**Problem statement**
Scan the listing for the word "chart" and report every line that contains it.
Data for this exercise: Begin
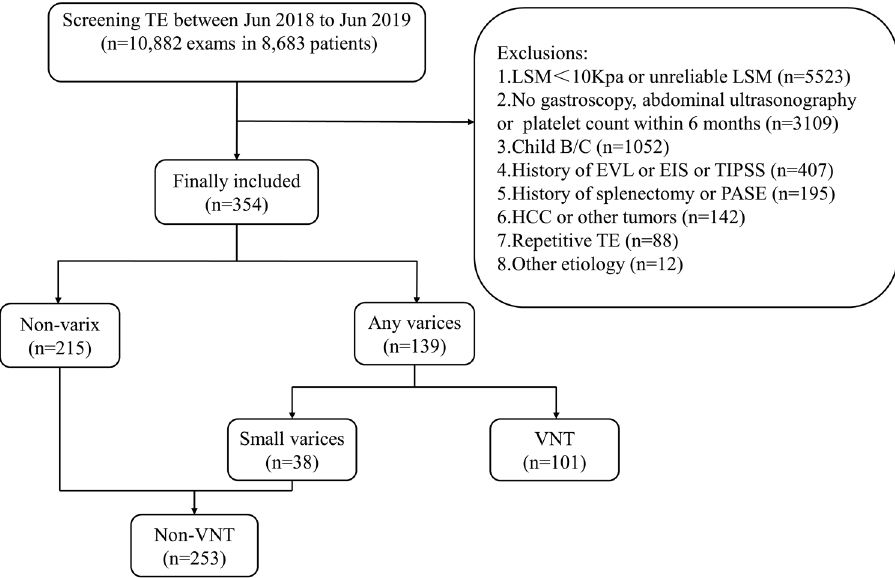
Figure 3. Flow chart of the study populations. TE, transient elastography; LSM, liver stiffness measurement; PLT, platelet count; INR, international normalized ratio; SD, spleen diameter; EVL, endoscopic variceal ligation; EIS, endoscopic injection sclerotherapy; TIPSS, transjugular intrahepatic portosystemic shunt surgery; PSE, partial splenic embolization; HCC, hepatocellular carcinoma; VNT, varices needing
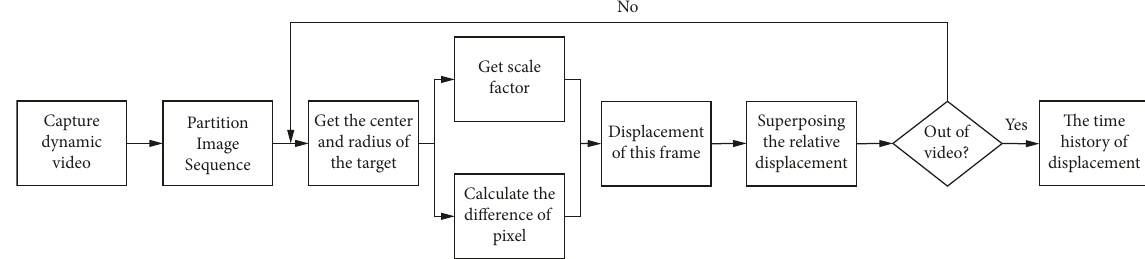
Figure 3: Dynamic displacement detection process of isolation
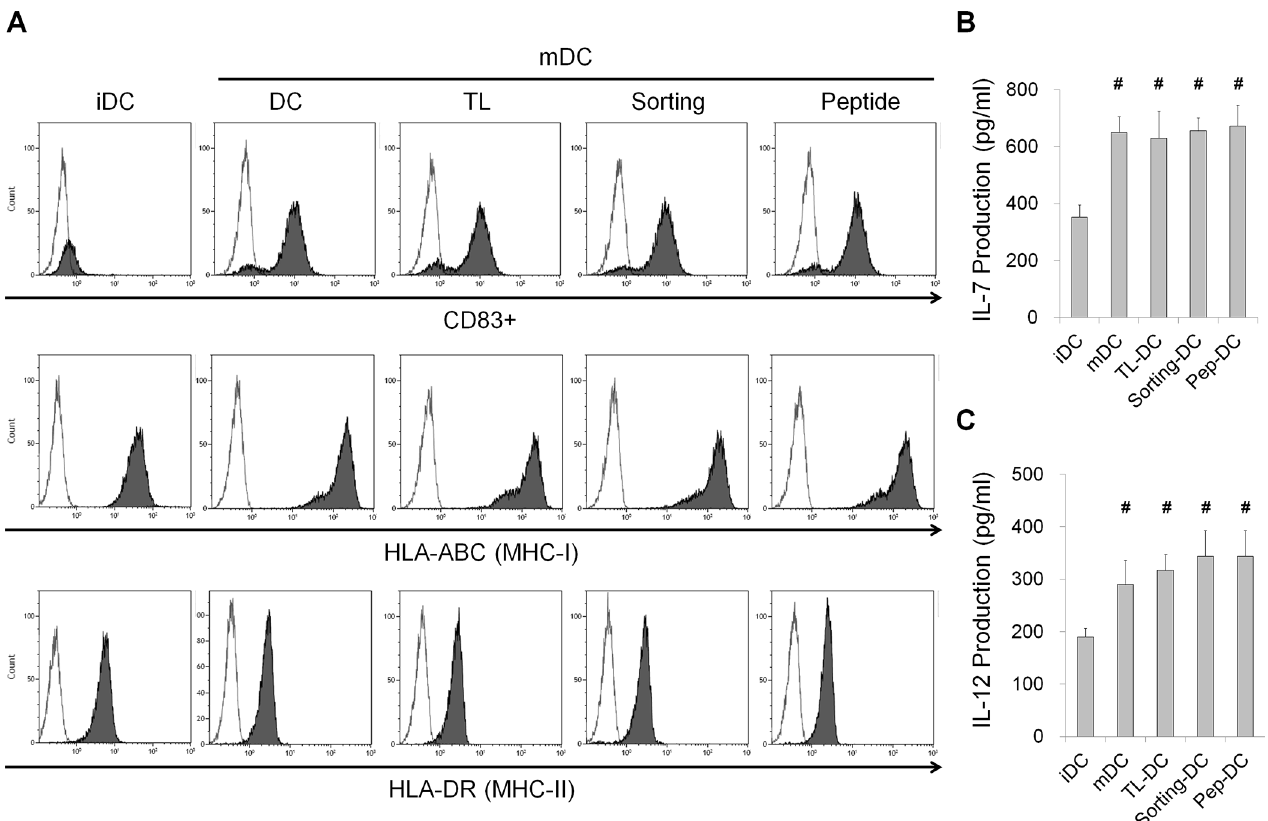
Fig 3. Analysis of DC surfacemarkersand the cytokine secretion assay. (A) The immunophenotype of DCs pulsedwith antigens. The mDC phenotypes were analyzedby flow cytometry using the indicatedantibodies (black areas) and isotype controls (white areas). (B and C) IL-7 (B) and IL-12 (C) levels in DC culture supernatants, as determined by ELISA. The data are expressed as the mean ± SD, and significantdifferences betweenthe treated groupswere detected using ANOVA followedby the Dunnett’s test. # p < 0.05comparedwith the iDCs.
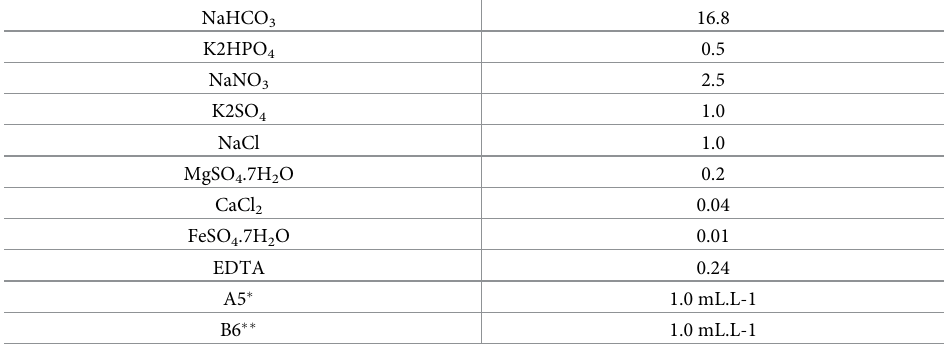
Table 1. Composition of the Zarrouk Component Quantity medium (g.L -1 ) (Zarrouk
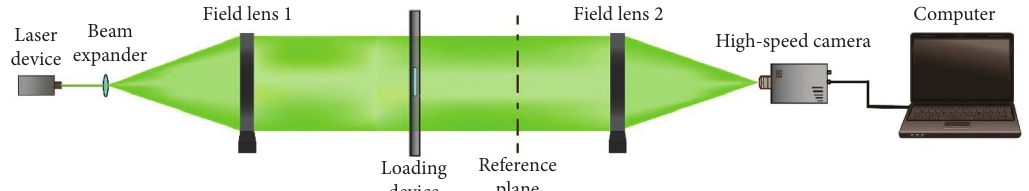
Figure 1: Dynamic caustics experiment system.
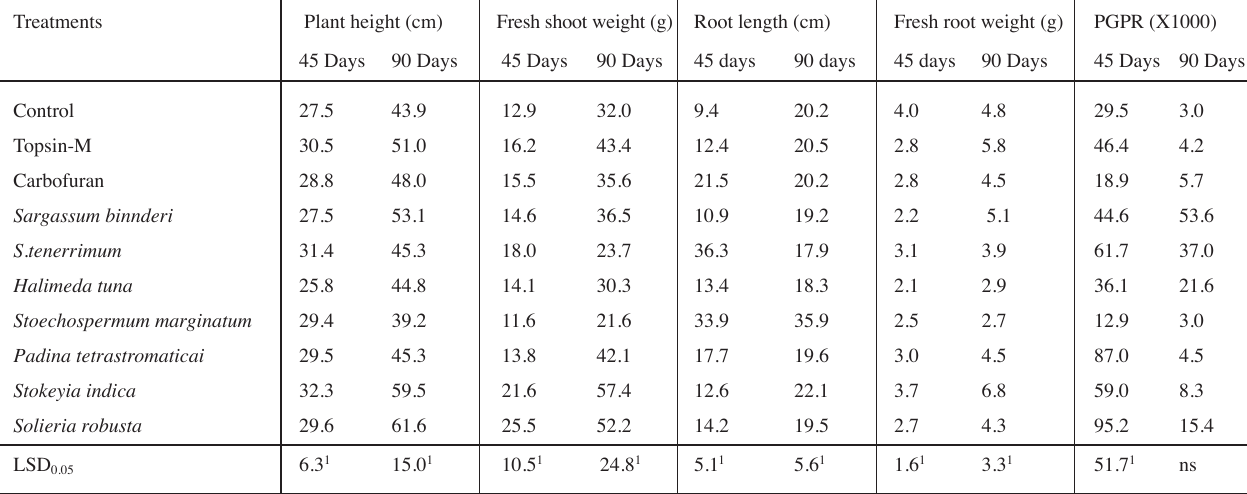
Tab. 6: Effect of seaweeds on the growth of pepper and population of rhizospheric fluorescent Pseudomonas (PGPR) in field experiment.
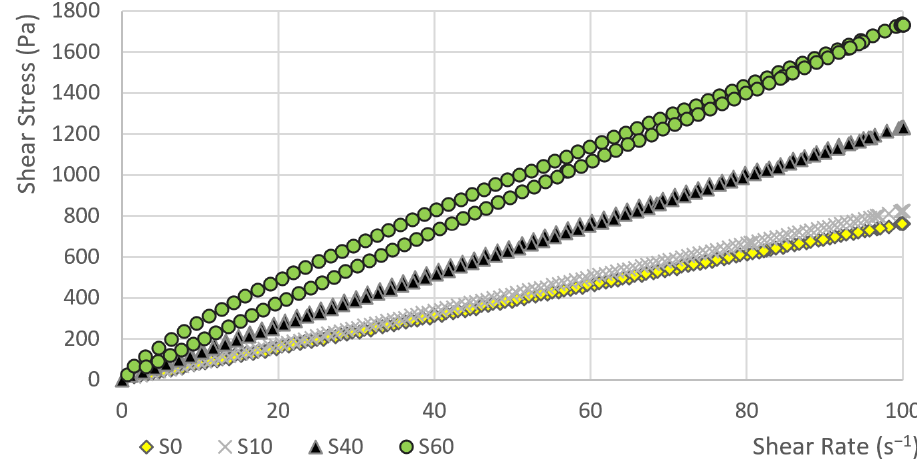
Figure 2. The dependence of the shear stress on the shear rate (sample: S0, S10, S40, S60).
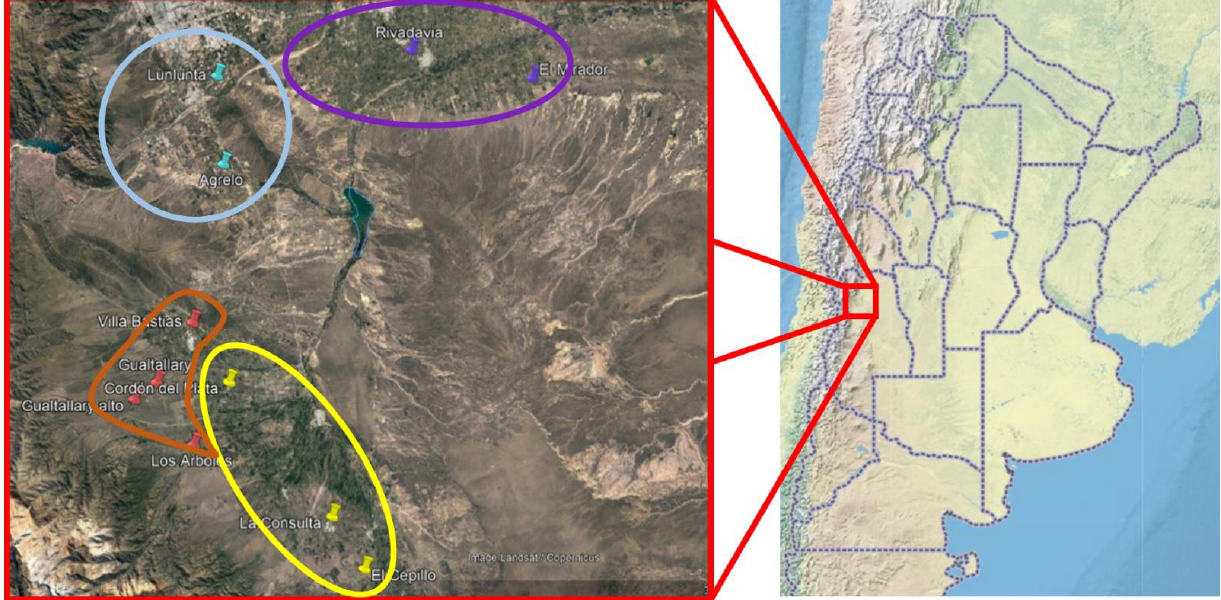
Figure 1. Grapevine sampling across four sites in North Mendoza. East (purple), Primera Zona (light blue), Lower Valle de Uco (yellow), and Upper Valle de Uco (orange).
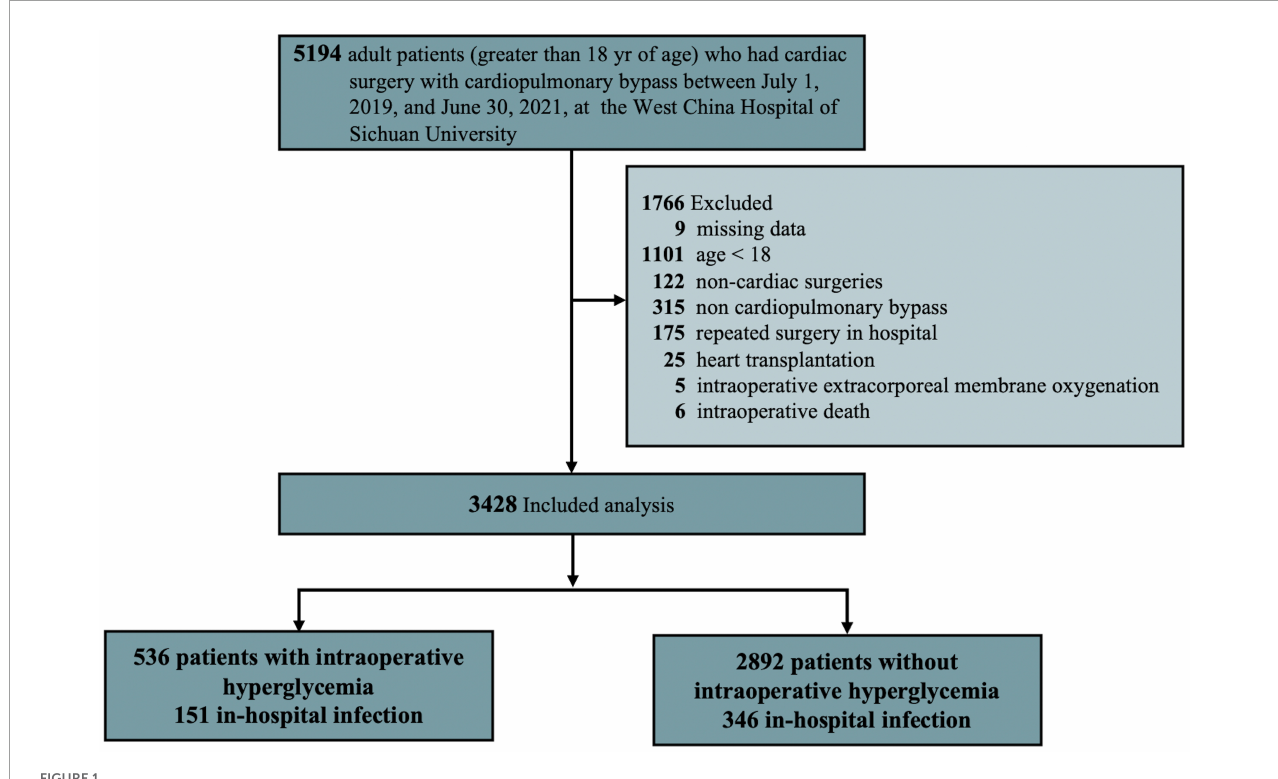
FIGURE1 Flow chart of patient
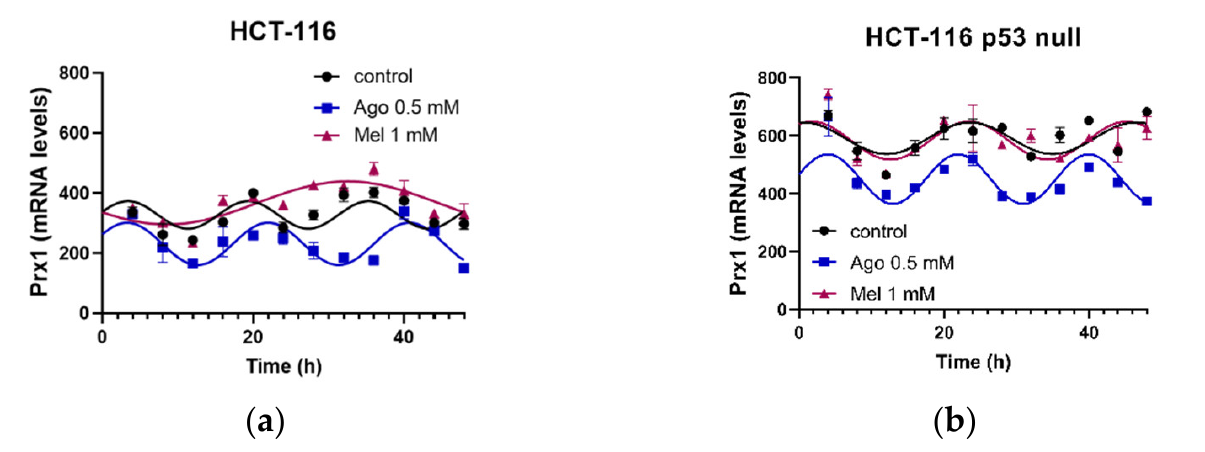
Figure 8. Circadian rhythms obtained for peroxiredoxin 1 (PRX1) gene after agomelatine (Ago) and melatonin (Mel) treatments in the HCT-116 ( a ) and HCT-116-p53-null ( b ) cell lines. Curve fittings under the different conditions were performed using a 48-h test period. Table 4. Results of the cosinor analysis of PEX1-gene expression after agomelatine or melatonin treatment in the HCT-116 and HCT-116-p53-null cell lines.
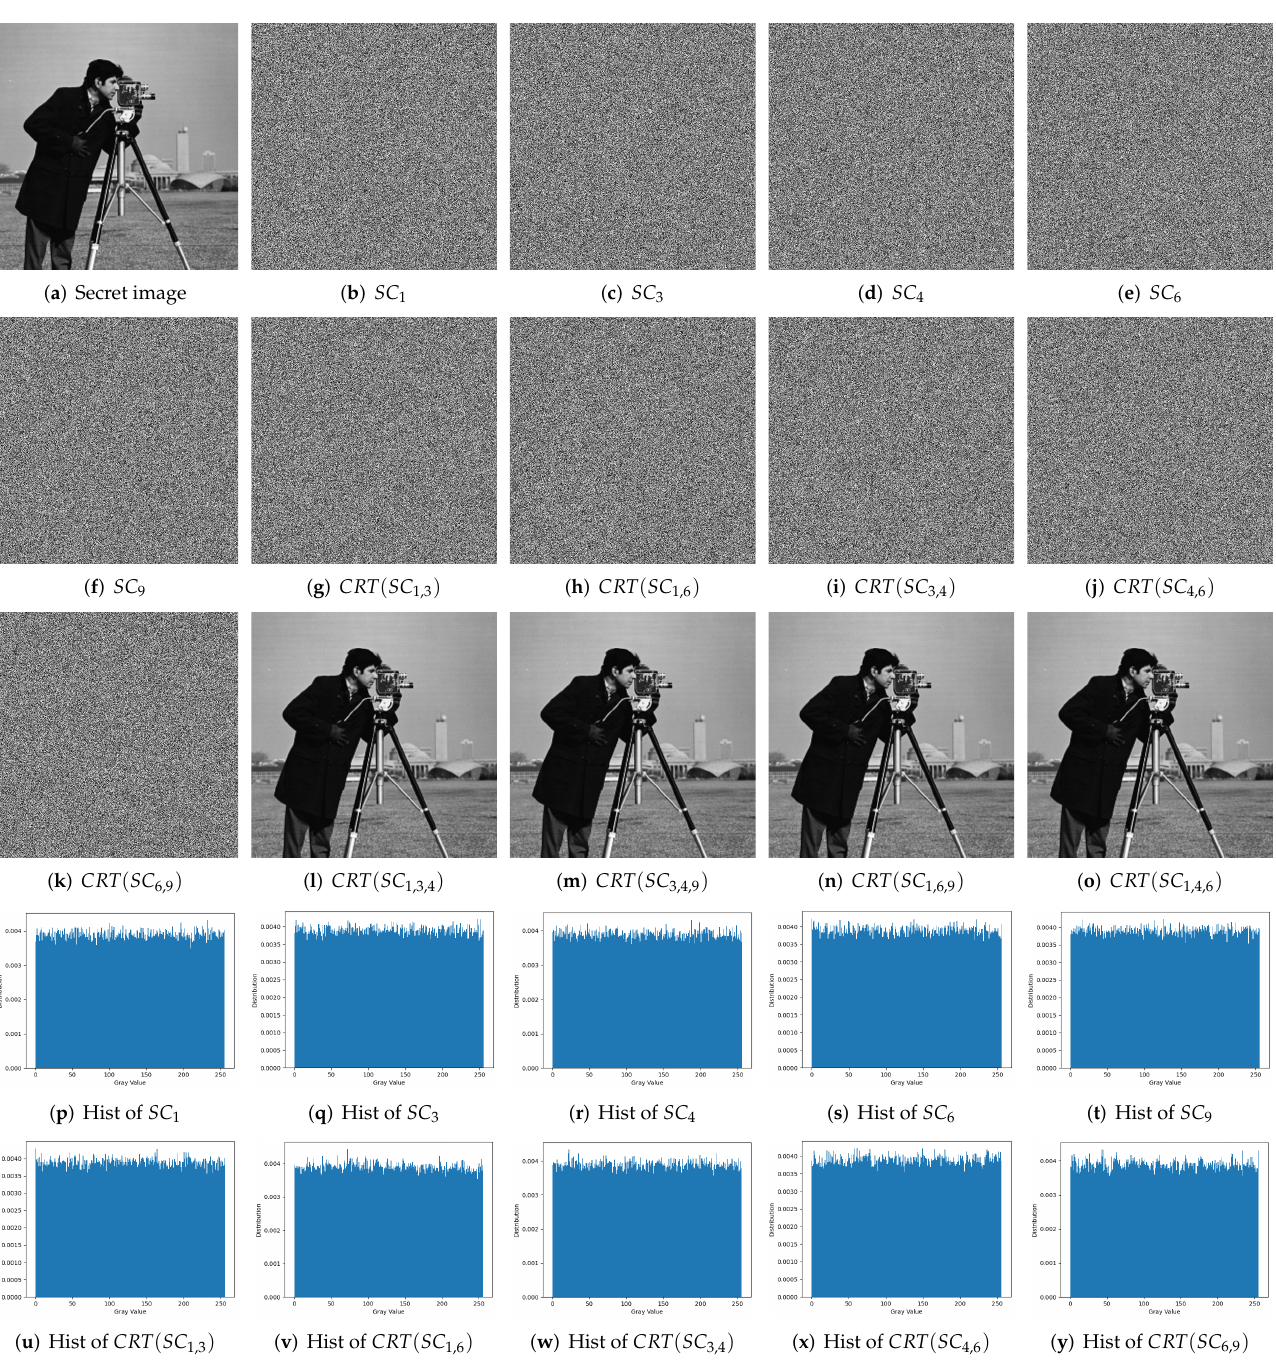
Figure 7. Experimental results of the introduced scheme for the ( 3,10 ) threshold. ( a ) Secret image; ( b – f ) five of the generated shares SC 1 , SC 3 , SC 4 , SC 6 and SC 9 ; ( g – k ) five recovered images with two shares; ( l – o ) five recovered images with three shares. ( p – y ) ten corresponding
Data for this exercise: End
**Your solution**
Figure 3. Flow chart of the study populations. TE, transient elastography; LSM, liver stiffness measurement; PLT, platelet count; INR, international normalized ratio; SD, spleen diameter; EVL, endoscopic variceal ligation; EIS, endoscopic injection sclerotherapy; TIPSS, transjugular intrahepatic portosystemic shunt surgery; PSE, partial splenic embolization; HCC, hepatocellular carcinoma; VNT, varices needing
FIGURE1 Flow chart of patient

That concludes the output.